傅元目光一寒,拿出一包白色粉沫,撒向沈岳,只见粉沫纷纷扬扬的飘落到沈岳身上,钻进他鼻子里,一股异常清凉的气息瞬间到达四肢百骇,让人舒服和差点叫出声来,可随後,这股舒服气息消散无踪,针扎般的疼痛在身里快速漫延开来,就像是数万只蚂蚁在狠狠的嘶咬,难受的他高大身躯忍不住颤抖了起来……
第887章威胁利诱
「傅元,你刚才撒的是什麽东西?」沈岳恶狠狠的瞪着傅元,锐利眼瞳因为难受和愤怒而充了血。
「自然是沈兄天天嗅食的东西。」傅元说的轻飘飘的,眸子里闪烁着掩饰不住的得意笑意。
沈岳目光一凛:「你什麽意思?」
「沈兄可还记得,你从书画斋买走的那幅雪松图?画图的墨里掺了很多罂粟,沈兄天天坐在那幅雪松图前,吸入了不少的罂粟毒……」罂粟毒在沈岳身体里日积月累,已经达到了破坏他身体,且让他上瘾的地步,沈岳的面色,神色差,也只是因为他好几天没吸食罂粟毒罢了,傅元撒罂粟粉,是想让沈岳重新吸食一下罂粟毒,顺便毒发……
沈岳只觉轰的一声,头脑顿时一片空白,原来那雪松图并不是他运气好买到,而是傅元的人知道了他的喜好,故意卖给他,坑他,害他的……
「傅元,你真是卑鄙无耻。
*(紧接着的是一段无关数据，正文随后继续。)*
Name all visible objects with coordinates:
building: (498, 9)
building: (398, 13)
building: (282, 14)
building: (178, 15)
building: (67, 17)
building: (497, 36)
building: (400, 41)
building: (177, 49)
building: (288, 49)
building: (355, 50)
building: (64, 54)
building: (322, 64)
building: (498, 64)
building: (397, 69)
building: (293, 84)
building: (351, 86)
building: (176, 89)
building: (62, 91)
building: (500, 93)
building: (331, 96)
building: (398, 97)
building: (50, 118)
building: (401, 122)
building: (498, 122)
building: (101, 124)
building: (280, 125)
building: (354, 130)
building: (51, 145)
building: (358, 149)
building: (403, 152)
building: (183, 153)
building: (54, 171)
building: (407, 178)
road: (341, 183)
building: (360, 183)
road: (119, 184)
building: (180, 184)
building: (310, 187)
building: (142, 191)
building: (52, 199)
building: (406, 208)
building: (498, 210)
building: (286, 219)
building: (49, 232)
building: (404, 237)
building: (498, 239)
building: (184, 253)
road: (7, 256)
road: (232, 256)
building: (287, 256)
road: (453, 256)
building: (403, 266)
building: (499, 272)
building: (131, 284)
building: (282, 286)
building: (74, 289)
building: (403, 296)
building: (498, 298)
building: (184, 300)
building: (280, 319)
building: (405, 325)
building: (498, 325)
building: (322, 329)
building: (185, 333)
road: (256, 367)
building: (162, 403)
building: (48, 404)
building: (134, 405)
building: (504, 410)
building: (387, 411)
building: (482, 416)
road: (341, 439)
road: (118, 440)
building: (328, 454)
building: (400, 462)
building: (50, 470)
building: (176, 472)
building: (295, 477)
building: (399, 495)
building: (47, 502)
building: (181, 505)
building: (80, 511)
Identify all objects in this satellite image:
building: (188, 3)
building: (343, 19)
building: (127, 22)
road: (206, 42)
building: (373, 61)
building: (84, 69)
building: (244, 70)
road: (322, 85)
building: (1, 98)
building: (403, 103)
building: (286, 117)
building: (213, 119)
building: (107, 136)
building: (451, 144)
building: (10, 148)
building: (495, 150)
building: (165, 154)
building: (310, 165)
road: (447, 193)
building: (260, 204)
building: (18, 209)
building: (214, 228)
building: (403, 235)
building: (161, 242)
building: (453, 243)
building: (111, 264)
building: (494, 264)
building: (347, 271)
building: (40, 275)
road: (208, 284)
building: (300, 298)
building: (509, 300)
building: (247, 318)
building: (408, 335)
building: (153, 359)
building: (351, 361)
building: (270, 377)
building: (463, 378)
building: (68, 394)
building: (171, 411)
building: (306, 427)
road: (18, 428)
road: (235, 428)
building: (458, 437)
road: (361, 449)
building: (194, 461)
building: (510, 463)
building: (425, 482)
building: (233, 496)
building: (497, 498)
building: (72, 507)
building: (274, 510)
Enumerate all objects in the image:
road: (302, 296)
」沈岳瞪着傅元,眸底燃烧的熊熊烈火,似要将他生吞活剥。
傅元不以为然,悠悠的道:「随便你怎麽说吧,反正现在的你已经是本监军的阶下囚了,你是不是觉得全身都很难受,又疼又痒又麻?」不等沈岳回答,他又道:「那是因为你罂粟毒发了,这罂粟毒啊,和别的毒不一样,毒发时,不会将人毒死,只会让人生不如死,再悄悄告诉你一句,罂粟毒无解,只要是中了罂粟毒的人,那就一辈子都离不开罂粟毒了……」
「傅元,你卑鄙无耻。」沈岳恶狠狠的瞪着傅元,眸底愤怒的快要喷出火来。
傅元视若无睹,慢悠悠的道:「卑鄙,无耻!沈兄的文采不是不错嘛,怎麽说来说去就这两个词?」
「你……」沈岳气噎,胸口一阵气血翻腾,『噗』的一声,吐出一口鲜血。
「哎呀,怎麽吐血了,我也没说什麽过份的话啊……」傅元故做疑惑的说着,满眼幸灾乐祸。
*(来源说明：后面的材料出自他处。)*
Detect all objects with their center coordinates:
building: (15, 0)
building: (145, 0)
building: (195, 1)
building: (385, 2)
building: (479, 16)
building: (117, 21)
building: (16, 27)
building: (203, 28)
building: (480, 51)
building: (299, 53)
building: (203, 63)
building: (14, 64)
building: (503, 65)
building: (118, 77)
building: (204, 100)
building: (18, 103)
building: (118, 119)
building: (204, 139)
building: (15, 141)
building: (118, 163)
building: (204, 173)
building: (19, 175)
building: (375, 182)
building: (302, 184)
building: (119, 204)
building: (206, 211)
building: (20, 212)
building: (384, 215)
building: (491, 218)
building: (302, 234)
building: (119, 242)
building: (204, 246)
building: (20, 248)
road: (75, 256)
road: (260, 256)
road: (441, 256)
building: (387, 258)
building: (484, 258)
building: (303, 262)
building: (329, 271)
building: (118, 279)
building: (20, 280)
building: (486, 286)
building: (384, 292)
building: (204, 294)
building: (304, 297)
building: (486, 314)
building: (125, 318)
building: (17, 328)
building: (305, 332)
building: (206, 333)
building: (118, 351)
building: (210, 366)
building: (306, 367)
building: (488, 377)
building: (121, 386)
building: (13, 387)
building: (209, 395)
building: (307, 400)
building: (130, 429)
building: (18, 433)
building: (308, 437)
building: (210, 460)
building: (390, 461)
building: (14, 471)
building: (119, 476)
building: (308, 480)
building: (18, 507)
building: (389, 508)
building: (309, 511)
「你……」沈岳怒气冲冲,重重的咳嗽起来,一缕缕血沫自嘴角溢出,染红了衣衫,罂粟毒剧烈的发作着,沈岳难受的全身颤抖,面容也由於痛苦而严重扭曲,被锁在墙壁上的手,更是紧紧握了起来……
傅元看着,嘴角弯起一抹满意的笑,罂粟毒果然与众不同。
「唉,这罂粟毒真是折磨人,沈兄受苦了……」假猩猩的关切声传入耳中,沈岳不为所动,眼睑低垂着,没有理会傅元。
傅元毫不在意,悠悠的道:「事到如今,本监军缺的是士兵,而沈兄缺的却是命,只要沈兄将兵符交给我,我就放了沈兄,咱们各取所需,岂不是皆大欢喜……」士兵是国家的,命是自己的,二十万大军没有了,可以再招,可如果命丢在了这里,可就是真的死了……
「滚!」沈岳毫不客气的打断了他的话,眸子里怒火翻腾:他活了三十多年,还是第一次听到,有人将卑鄙无耻的小人行径,说的这麽冠冕堂皇的:「就算我死在这里,我也不会将兵符交给你……」
「是吗?真是有志气。」见沈岳意志坚定,傅元也不再劝解了,拿出一包白色粉沫,在沈岳面前晃过来,晃过去,晃过来,再晃过去,纸包微微敞开了口,若有似无的怪异气息从纸包里飘出来,沈岳闻着格外舒适,潜意识的伸长了脖颈,追寻纸包,想要再深深的嗅嗅纸包里的粉沫味道……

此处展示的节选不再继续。